**WHAT THIS TASK INVOLVES**
Nothing but the lines from the one containing "脇を固める役者陣もいい。" through the end of the material should be restated, and each exactly.

+---+

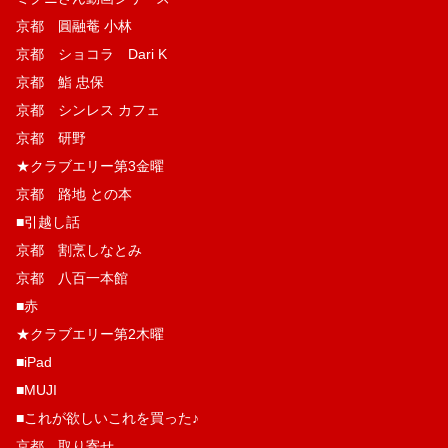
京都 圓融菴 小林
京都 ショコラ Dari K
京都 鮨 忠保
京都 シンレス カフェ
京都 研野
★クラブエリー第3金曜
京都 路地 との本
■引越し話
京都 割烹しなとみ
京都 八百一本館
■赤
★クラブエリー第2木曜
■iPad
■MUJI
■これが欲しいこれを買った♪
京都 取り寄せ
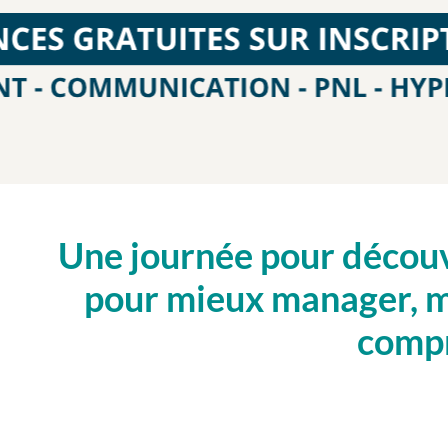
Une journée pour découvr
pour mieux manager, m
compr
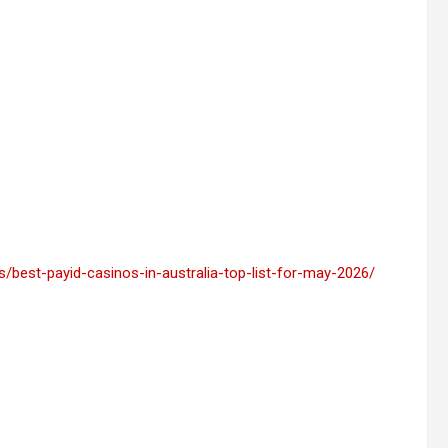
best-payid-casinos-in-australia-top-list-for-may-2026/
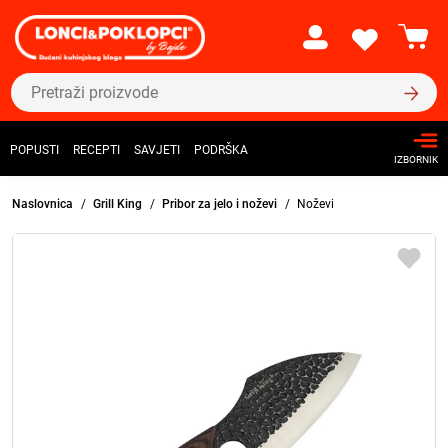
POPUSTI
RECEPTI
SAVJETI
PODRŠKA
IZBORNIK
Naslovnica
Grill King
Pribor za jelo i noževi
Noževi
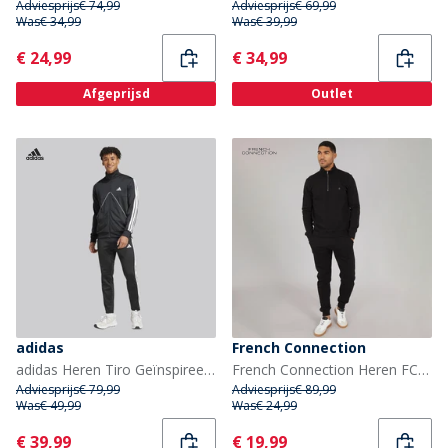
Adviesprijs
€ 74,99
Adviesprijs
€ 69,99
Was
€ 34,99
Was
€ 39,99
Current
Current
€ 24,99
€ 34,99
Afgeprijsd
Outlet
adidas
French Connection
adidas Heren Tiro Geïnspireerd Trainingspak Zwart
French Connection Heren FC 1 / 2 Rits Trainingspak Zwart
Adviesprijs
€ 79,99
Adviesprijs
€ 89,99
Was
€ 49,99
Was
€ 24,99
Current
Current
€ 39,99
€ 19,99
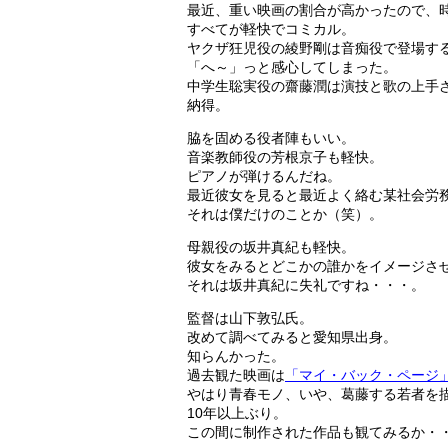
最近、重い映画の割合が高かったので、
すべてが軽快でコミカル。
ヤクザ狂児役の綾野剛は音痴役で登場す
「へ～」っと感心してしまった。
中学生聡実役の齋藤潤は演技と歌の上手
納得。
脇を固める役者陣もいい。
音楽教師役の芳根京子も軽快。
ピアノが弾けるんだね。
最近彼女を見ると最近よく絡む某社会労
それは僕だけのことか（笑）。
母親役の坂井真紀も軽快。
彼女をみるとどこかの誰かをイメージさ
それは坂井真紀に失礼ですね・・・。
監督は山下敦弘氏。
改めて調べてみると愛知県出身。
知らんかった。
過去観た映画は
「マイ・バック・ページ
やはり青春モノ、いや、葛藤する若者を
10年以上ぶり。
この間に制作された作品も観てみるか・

+---+

**EXERCISE ANSWER**
脇を固める役者陣もいい。
音楽教師役の芳根京子も軽快。
ピアノが弾けるんだね。
最近彼女を見ると最近よく絡む某社会労
それは僕だけのことか（笑）。
母親役の坂井真紀も軽快。
彼女をみるとどこかの誰かをイメージさ
それは坂井真紀に失礼ですね・・・。
監督は山下敦弘氏。
改めて調べてみると愛知県出身。
知らんかった。
過去観た映画は
「マイ・バック・ページ
やはり青春モノ、いや、葛藤する若者を
10年以上ぶり。
この間に制作された作品も観てみるか・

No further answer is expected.